### YOUR GOAL
Within the data that follows, set down exactly the lines from the one containing "பொதுமக்கள் எச்சரிக்கை விடுத்துள்ளனர்." through the one containing "பரபரப்பை ஏற்படுத்தியது.", both ends included.

### SOURCE DATA
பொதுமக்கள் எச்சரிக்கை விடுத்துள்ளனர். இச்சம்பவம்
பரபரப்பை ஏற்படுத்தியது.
---
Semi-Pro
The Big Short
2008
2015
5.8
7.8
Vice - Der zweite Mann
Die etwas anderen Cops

### ANSWER
பொதுமக்கள் எச்சரிக்கை விடுத்துள்ளனர். இச்சம்பவம்
பரபரப்பை ஏற்படுத்தியது.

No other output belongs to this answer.